Каверин реализовался в свои последние годы, в трилогии, в «Освещенных окнах». Я, кстати, могу привести пример его лучшего произведения, формально соцреалистического, но необычайно глубокого.  «Открытая книга» была одной из любимых книг Ии Саввиной. Она же сыграла главную роль в «Открытой книге», называя роман великим. Понятно, что это роман о Ермольевой – жене [микробиолога] Зильбера, которая много сделала для его спасения.

Это роман о том, как человек умудряется спастись в совершенно нечеловеческих условиях за счет профессии. Это роман об открытии пенициллина, роман об отваге медиков, которые борются против лженауки;  роман о медиках, которые отстаивают научность мировоззрения и ясность ума. Это роман о том, как наука становится моральной; о том, как научная честность становится высокой моральной категорией.

 И конечно, «Открытая книга» – это еще и роман о ясности познания; о том, что мир есть открытая книга, которую надо читать, которой нельзя пренебрегать.

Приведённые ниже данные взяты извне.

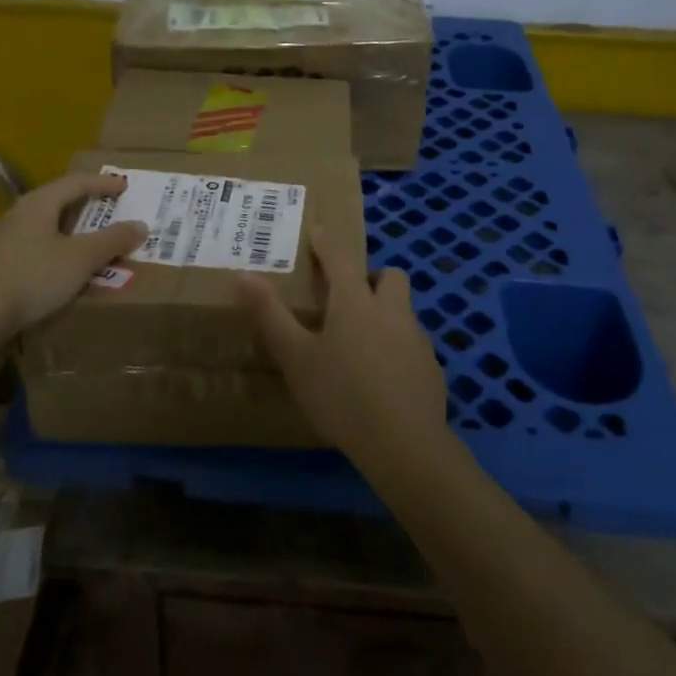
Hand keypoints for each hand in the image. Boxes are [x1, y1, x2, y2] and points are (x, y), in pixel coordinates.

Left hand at [0, 173, 147, 340]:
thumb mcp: (81, 258)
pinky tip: (69, 272)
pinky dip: (61, 254)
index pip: (76, 182)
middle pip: (60, 203)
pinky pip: (39, 250)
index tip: (125, 187)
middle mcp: (19, 214)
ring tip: (96, 245)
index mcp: (39, 203)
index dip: (103, 183)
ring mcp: (5, 241)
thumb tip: (140, 225)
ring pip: (49, 229)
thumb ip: (112, 240)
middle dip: (89, 209)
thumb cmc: (33, 277)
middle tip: (112, 213)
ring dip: (75, 235)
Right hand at [237, 225, 447, 460]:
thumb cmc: (341, 395)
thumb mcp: (295, 357)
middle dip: (371, 278)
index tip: (319, 230)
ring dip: (386, 314)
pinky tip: (382, 379)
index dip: (327, 242)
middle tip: (348, 298)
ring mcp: (417, 341)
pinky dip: (397, 350)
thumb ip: (270, 315)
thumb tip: (243, 275)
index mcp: (355, 303)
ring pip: (404, 312)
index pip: (340, 259)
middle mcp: (391, 312)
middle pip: (390, 277)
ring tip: (361, 344)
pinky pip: (413, 347)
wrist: (404, 445)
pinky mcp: (432, 371)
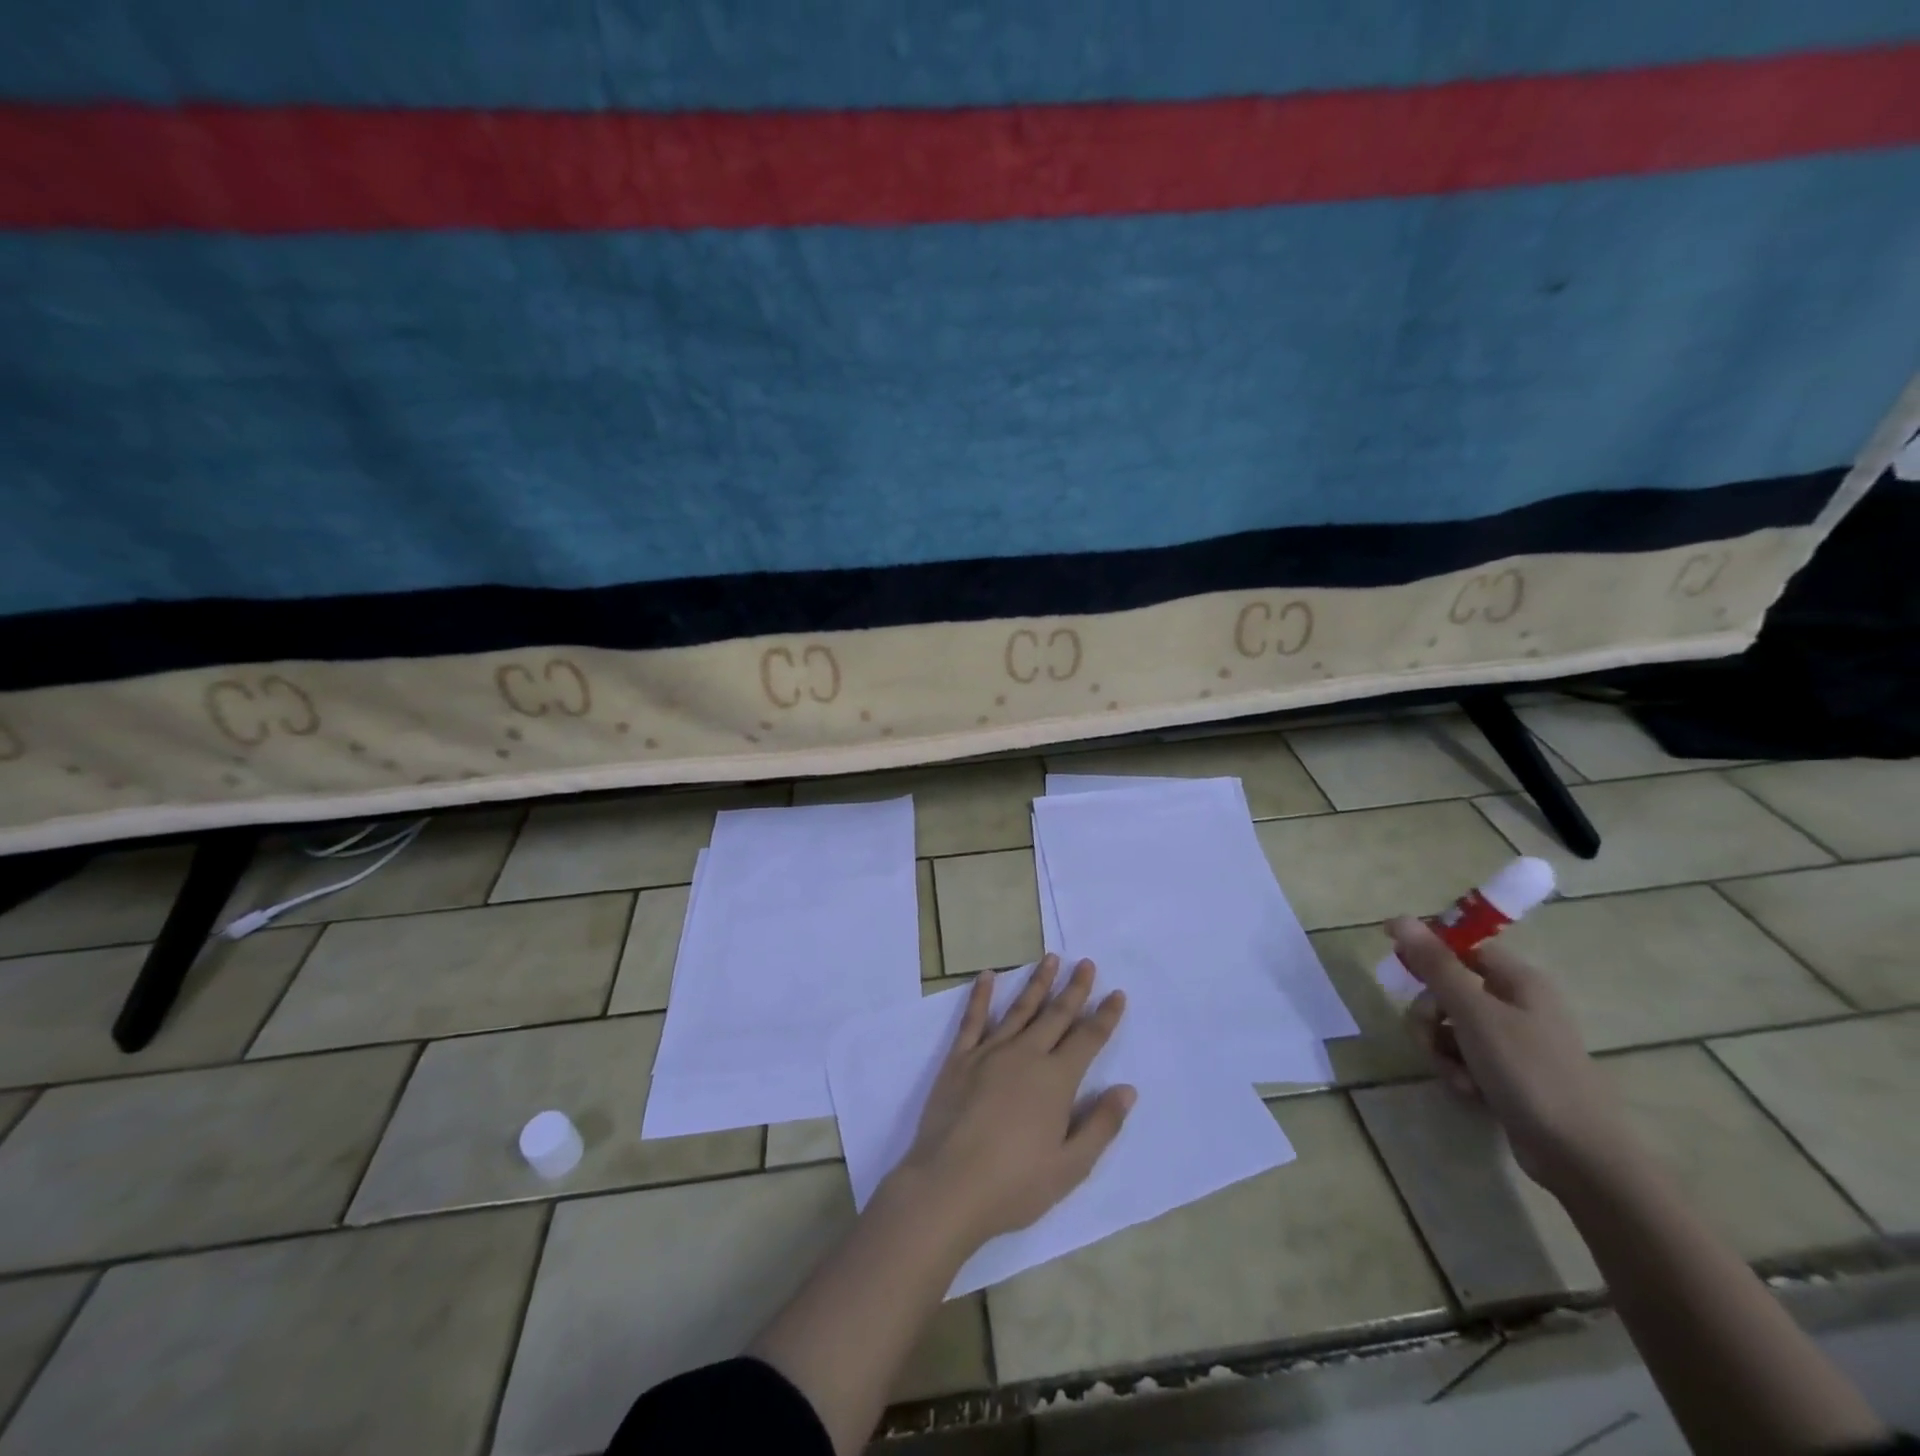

Мир надо воспринимать как книгу, постигать как текст, изучать его законы. И для Каверина, конечно, жизнь была непрерывным процессом совершенствования, познания, освоения новых технологий – литературных и человеческих. 

Ведь он очень глубоко академически погружался в каждую проблему, которую описывал. И «Двухчасовая прогулка» – замечательный пример такого же погружения. 

Я думаю, что сам Каверин – есть, по крайней мере, такие свидетельства  – выше всего ценил «Двойной портрет»  – любовную переписку двух людей двадцатого века, где он задавался тоже главным вопросом: эмиграция или Россия? Если эмиграция дает возможность самосохранения, следует ли эту возможность отвергать? Он приходил там к выводу, что трагедия одна везде и  та же, и творчество везде одно и то же. Но вообще-то, Каверин – наверное, первый соцреалистический писатель, который сказал, что самосохранение, служение своему дару, служение своему внутреннему «я» может оказаться выше и значительнее, чем любая лояльность. Потому что человек в долгу прежде всего перед своим талантом и своим душой, перед тем поручением, которое он получил.

А так, в принципе, конечно, поздний Каверин  – «Загадка», «Отгадка», «Верлиока», «Летящий почерк», «Косой дождь» – это все манифест несломленности. И дай бог всем, кто сейчас сохраняет себя, сохранить и каверинскую ясность ума, и чистоту каверинской совести. Спасибо, услышимся через неделю, пока.